> _PROVIDED TEXT_:
######

Figure-6. NiV-PNA robustness: Effects of NiV-PsV lot variability, cell number per well, and incubation time on %GCV for NNV-4, NV-2, and NV-4 sera. Robustness was assessed using three anti-NiV antibody-positive serum samples by varying (i) NiV-PsV lot (Lot-1 and Lot-2, GCV = 4.03%), (ii) the number of Vero cells per well (15000–25000, with highest variability at 25000, GCV = 27.57%; reduced to 10.65% when limited to 18000–22000), and (iii) incubation period on day 2 of NiV-PNA (18–24 hours, GCV = 20.90%).
Preprints 162226 g007

4. Discussion

We successfully standardized and validated a PNA to assess the neutralizing potency of serum antibodies against NiV, ensuring compliance with international guidelines. This rigorous approach ensures the assay’s reliability and reproducibility for use in serological studies and vaccine evaluation.

######

> _DATA EXTRACTS_:
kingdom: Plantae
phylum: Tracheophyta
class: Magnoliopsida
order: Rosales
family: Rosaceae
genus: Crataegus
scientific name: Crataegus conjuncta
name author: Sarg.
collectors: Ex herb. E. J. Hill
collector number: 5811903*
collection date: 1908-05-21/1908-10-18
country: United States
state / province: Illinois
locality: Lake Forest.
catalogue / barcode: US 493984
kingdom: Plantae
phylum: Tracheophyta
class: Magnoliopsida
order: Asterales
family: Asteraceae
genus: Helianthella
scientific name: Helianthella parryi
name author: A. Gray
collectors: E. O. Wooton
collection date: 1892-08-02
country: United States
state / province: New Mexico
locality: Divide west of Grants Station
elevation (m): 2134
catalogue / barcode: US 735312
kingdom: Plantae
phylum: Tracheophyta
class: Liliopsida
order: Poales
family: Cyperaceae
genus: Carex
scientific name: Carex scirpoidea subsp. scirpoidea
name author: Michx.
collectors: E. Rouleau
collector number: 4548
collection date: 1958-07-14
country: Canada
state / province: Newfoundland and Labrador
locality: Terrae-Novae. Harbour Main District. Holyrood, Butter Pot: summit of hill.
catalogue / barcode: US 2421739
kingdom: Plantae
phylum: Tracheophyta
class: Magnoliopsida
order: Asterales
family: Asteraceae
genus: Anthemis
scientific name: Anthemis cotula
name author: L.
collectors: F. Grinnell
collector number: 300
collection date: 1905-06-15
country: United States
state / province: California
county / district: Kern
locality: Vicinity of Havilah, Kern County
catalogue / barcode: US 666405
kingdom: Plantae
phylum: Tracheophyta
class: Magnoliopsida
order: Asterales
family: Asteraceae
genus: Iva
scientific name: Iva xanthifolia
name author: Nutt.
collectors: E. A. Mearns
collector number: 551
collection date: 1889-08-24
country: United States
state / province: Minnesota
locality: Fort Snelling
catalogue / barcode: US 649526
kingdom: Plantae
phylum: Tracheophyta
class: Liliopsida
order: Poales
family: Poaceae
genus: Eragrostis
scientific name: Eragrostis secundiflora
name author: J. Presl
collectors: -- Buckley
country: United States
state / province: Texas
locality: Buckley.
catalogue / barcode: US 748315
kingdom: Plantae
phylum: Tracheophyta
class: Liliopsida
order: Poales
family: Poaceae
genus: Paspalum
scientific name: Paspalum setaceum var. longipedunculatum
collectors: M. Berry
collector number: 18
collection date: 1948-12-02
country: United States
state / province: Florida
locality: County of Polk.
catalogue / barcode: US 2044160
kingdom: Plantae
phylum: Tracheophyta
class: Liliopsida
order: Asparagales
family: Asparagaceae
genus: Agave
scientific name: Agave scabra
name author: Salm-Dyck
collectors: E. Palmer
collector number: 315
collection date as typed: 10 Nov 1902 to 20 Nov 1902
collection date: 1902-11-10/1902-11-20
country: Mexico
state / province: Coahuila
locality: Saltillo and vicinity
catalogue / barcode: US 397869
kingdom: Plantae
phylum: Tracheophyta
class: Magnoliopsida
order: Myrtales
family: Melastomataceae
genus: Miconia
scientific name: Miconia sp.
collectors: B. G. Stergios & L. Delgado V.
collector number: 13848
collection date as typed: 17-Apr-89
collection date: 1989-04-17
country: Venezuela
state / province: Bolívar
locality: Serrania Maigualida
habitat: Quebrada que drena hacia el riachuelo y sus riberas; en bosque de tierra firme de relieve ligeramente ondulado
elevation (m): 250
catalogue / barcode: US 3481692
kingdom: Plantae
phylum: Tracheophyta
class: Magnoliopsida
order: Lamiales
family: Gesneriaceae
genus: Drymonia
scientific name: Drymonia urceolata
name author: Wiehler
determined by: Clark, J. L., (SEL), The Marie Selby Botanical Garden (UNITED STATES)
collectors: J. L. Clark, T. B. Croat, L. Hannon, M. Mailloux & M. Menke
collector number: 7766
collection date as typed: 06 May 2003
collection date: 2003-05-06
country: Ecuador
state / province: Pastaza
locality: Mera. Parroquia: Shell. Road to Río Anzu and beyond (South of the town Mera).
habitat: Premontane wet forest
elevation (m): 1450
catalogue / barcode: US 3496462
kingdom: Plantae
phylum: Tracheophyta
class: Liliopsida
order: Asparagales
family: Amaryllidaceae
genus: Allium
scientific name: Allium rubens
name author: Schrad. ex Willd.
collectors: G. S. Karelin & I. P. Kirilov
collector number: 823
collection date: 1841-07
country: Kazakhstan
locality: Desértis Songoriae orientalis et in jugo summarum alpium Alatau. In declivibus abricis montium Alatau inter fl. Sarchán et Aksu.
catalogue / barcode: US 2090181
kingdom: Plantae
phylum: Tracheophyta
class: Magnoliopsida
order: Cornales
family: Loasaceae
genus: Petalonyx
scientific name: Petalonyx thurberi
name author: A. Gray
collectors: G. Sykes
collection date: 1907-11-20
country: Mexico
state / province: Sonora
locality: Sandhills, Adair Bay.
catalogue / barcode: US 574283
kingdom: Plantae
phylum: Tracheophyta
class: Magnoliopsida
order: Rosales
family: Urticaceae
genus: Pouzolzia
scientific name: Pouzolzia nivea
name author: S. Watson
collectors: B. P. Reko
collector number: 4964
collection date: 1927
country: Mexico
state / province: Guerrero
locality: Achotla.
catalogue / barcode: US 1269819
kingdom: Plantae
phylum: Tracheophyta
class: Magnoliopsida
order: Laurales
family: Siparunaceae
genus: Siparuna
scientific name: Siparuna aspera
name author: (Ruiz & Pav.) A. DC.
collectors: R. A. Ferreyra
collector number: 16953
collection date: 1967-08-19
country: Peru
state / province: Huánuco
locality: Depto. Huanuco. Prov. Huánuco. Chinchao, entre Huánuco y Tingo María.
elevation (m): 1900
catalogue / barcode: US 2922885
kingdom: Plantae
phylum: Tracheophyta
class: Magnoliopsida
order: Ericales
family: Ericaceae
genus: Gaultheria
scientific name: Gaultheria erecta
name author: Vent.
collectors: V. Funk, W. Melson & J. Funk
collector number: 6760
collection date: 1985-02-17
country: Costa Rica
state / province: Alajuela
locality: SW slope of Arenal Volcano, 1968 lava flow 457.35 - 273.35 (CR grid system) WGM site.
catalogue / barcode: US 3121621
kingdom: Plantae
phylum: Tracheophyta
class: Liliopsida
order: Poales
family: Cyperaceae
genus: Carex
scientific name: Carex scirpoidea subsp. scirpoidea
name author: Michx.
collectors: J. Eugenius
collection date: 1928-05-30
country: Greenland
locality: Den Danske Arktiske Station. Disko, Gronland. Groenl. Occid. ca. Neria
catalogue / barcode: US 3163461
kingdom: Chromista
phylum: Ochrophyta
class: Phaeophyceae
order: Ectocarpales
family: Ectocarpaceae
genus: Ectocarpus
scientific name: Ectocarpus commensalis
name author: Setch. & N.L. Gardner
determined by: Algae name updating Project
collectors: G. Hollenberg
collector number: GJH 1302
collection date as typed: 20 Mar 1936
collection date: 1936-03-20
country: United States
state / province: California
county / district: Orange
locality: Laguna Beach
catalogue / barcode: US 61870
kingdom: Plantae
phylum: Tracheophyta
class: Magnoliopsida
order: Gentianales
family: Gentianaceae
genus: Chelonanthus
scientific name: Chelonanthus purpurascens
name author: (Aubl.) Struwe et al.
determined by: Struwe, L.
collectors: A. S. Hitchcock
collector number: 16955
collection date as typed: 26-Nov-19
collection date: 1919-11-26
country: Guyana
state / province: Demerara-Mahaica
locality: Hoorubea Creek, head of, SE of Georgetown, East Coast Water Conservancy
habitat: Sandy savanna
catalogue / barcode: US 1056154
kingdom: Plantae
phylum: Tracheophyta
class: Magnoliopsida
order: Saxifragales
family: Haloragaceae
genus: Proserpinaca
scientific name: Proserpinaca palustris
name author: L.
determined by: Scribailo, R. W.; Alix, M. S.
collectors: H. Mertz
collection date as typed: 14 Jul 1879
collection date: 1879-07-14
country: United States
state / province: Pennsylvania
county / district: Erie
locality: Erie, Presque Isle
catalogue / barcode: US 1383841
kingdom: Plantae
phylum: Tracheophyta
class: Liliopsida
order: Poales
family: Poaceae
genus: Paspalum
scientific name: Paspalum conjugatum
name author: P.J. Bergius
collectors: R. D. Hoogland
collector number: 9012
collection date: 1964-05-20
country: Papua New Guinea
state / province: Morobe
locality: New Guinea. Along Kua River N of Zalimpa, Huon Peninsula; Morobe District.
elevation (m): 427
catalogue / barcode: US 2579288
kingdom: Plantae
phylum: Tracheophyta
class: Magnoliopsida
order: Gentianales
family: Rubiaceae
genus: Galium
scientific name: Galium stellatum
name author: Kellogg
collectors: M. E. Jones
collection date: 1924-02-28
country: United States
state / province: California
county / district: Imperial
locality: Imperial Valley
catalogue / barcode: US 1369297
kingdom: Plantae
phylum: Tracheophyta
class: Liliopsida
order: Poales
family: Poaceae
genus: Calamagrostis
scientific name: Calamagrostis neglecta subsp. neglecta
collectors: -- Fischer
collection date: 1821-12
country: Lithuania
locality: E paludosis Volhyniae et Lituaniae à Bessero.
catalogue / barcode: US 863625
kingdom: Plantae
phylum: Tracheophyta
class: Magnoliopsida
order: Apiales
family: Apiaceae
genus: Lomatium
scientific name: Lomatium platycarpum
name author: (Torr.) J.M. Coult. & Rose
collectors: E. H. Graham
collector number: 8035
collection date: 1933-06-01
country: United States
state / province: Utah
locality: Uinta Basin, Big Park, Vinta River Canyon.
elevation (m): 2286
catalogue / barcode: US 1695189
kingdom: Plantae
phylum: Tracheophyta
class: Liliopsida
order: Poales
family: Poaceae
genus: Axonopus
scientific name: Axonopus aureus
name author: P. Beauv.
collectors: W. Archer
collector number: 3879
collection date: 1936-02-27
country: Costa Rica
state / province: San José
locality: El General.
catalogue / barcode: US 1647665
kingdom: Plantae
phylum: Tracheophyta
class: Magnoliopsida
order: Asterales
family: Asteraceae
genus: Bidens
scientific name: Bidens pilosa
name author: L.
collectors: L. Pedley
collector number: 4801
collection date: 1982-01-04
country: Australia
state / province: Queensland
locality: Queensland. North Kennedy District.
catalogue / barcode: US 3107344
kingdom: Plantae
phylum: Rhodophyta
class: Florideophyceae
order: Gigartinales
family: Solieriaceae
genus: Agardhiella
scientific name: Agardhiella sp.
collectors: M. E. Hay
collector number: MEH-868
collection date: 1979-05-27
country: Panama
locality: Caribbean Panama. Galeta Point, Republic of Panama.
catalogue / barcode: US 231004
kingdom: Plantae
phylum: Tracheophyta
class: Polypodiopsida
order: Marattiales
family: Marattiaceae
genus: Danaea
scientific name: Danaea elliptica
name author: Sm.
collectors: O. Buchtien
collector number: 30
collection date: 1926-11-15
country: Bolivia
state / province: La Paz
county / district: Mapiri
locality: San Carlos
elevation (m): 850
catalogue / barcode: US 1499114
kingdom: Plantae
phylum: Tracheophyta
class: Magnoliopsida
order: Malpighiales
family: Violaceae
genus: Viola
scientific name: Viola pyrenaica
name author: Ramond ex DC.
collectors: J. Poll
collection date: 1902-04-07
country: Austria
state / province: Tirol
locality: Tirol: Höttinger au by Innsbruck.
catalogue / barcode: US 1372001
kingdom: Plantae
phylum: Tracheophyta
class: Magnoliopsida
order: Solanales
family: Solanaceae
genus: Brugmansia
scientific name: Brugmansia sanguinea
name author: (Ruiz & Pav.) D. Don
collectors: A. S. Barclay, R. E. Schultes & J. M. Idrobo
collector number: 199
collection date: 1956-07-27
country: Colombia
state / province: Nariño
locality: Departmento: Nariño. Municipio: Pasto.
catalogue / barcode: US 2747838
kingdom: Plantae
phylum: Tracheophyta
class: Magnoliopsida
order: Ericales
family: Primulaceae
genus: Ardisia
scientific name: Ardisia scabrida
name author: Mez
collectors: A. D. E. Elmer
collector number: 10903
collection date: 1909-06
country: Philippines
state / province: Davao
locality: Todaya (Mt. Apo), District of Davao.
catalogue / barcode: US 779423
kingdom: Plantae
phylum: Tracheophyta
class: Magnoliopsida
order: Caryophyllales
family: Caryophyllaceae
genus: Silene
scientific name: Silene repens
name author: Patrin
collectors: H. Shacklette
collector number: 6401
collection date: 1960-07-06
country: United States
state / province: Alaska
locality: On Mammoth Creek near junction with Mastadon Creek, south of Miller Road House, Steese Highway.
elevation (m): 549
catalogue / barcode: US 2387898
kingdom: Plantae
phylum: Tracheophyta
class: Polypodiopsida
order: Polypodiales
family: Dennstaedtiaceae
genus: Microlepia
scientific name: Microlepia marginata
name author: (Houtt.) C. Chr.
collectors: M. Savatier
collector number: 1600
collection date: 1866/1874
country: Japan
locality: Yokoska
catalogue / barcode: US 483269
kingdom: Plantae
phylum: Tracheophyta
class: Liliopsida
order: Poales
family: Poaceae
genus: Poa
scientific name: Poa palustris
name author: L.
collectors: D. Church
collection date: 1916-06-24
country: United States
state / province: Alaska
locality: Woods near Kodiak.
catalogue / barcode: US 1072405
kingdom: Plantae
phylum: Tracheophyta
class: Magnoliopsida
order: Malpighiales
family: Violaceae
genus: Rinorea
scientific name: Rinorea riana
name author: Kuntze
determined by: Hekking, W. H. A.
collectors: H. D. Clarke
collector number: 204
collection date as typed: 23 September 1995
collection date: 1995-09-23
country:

######

> _TASKS FOR THIS EXERCISE_:
1 – In the NiV-PNA text, what GCV resulted when the number of Vero cells per well was limited to 18000–22000?
2 – Echo word for word the part of the NiV-PNA text that opens with the words containing "Preprints 162226 g007" and closes with "and vaccine evaluation.".
3 – Does each statement agree with the NiV-PNA text? For each, answer yes or no and quote the deciding words of the text.
(a) Two NiV-PsV lots were compared.
(b) The day 2 incubation period was varied from 12 to 18 hours.
(c) Robustness was assessed using five serum samples.

> _NUMBERED RESPONSES_:
1 – 10.65%

2 –
Preprints 162226 g007

4. Discussion

We successfully standardized and validated a PNA to assess the neutralizing potency of serum antibodies against NiV, ensuring compliance with international guidelines. This rigorous approach ensures the assay’s reliability and reproducibility for use in serological studies and vaccine evaluation.

3 –
(a) Yes: "Lot-1 and Lot-2"
(b) No: "18–24 hours"
(c) No: "three anti-NiV antibody-positive serum samples"